Monday, July 5, 2010

Doing Time on Cellblock ABC

Naps Are for Babies (and Check Out My Abs!)
So we stopped taking a nap.  And by "we" I mean the only family member sans bladder control.  But darn it, the little guy was downright pleasant today, and he may be getting used to the new regime.  I had this crazy computer science teacher in high school that swore he only slept 4 hours a night, and loved it.  There was just too much to do. He had calculated (of course) how many years the average person "wasted" with all that unnecessary sleep.

Jack reminds me of that guy, and spends his erstwhile naptime doing stuff like this:

I caught him on Amazon ordering a set of kettlebells and some whey powder.

Anyway, the formally negotiated trade-off was to move bedtime up an hour.  Awesome.  He sticks to his end of the deal, and drops like a bag of hammers at 7:14pm.

Cribs Are for Babies, Too
And we stopped staying "in" the crib.  And by "we" I mean... oh forget it.  You know exactly who I mean.

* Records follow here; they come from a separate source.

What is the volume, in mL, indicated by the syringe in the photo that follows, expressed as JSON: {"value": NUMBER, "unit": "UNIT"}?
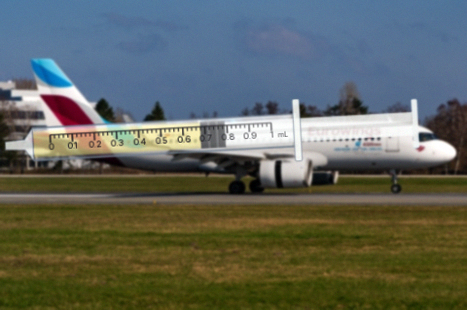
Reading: {"value": 0.68, "unit": "mL"}
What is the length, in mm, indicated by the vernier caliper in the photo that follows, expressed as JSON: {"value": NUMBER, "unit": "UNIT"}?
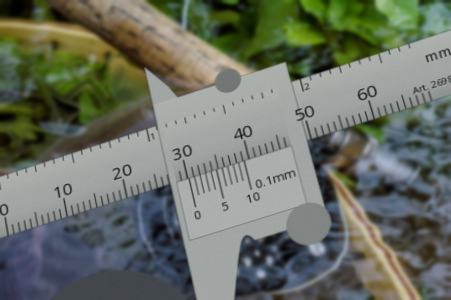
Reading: {"value": 30.2, "unit": "mm"}
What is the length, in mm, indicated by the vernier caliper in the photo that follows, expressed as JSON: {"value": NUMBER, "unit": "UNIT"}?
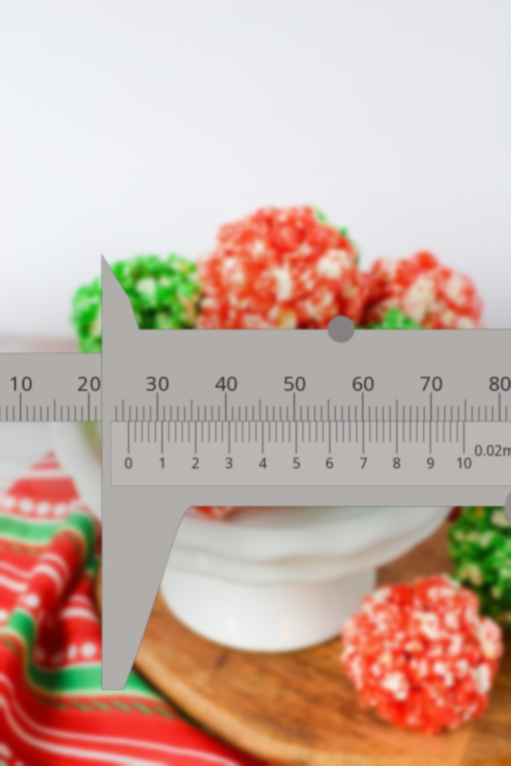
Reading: {"value": 25.8, "unit": "mm"}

I got one of those emails from Majesty last week.  You know, the emails that have 'YOUR SON' on the memo line.  She said Le Jacques had BASE jumped from his crib, and made it on foot to the bathroom rallying point, where he completed his objective (no not that one):  TP was piled gleefully on the rug.  The bottle of Johnson's Baby Shampoo was emptied on the TP with gusto.

The Zip-A-Kid Foolproof Incarceration Tent arrived a few days later.  If you're not familiar, think a crib mosquito net.  Only your kid is the mosquito, and you're trying to keep them in.  Tricky, that.  He thought it was great at first.  And I guess prison could theoretically be novel until you figure out you can't leave.  Cause dude, you can't.  IN YOUR FACE, BABY!  If you're scoring along at home, that's
Parental Poseurs:  3
Intrepid Infant:  436,705,729
I think we've got the momentum now.

Shame Is for Even Bigger Babies
I'm Bathtime Operations Mate.  Under the guise of upping my "Daddy Time," Majesty has brilliantly offloaded all the lifting and wrangling of the wily (and way slippery) little guy, well, to me.  Genius.  That chick is a genius.  So I'm entrusted with the daily upkeep of the best hair in the known universe.  It's a huge responsibility.  And we like, bond and stuff.  You icky, cootie-infested girls wouldn't understand.

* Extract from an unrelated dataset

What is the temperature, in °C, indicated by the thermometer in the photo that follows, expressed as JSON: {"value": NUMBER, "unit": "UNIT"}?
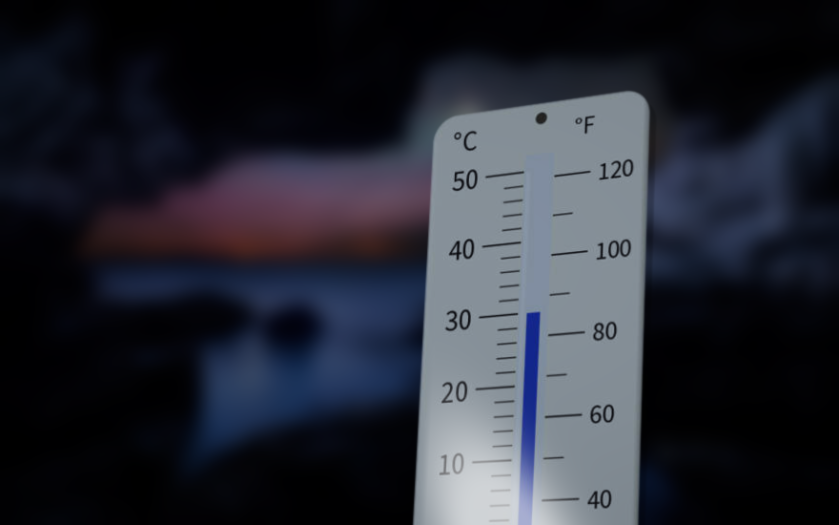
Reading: {"value": 30, "unit": "°C"}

So Jack and I are sitting there, chatting about what McChrystal was thinking when he greenlighted the Rolling Stone piece (you think I jest).  We're about finished up, and the sudsy water drains.  I'm getting the towel, chamois and power buffer ready.  And I see Captain Nekkid recline in the shallow end, with this relaxed look, and he just pees his little heart out.  Like Olympic Record high.  And he points with it.*  And it dawned on me:

That is the essence of being male.

*A lifelong skill, here, and a little-discussed perk of the y-chromosome.


Anonymous said...

Awesome plank pose! And you must have truely had your hand on the Good Book when you wrote this because truer words have never been spoken! You can't make up stuff like this.

BB Tucker said...

I loved every second of your soliloquoy. Donna came up and out of her baby bed the day of our 18 month portraits. They are really cute, with the red unexplainable dot on her chin. Not a bad scar for that much of a drop.
There were days I would walk into a room, and the drawers of my bedroom dresser would have been pulled out to make steps. On my dresser top were the remnants of colognes. How on earth do babies learn these things?
I think wayward angels must be wanting a laugh!
Jack is brilliant, handsome, and talented. Deadly combo!!!!

El Comodoro said...

I know. I had no idea Secret Agent Training started this early.

Cindy Deister said...

Good luck w/ the netting. Of course, with this summer, it could serve two purposes.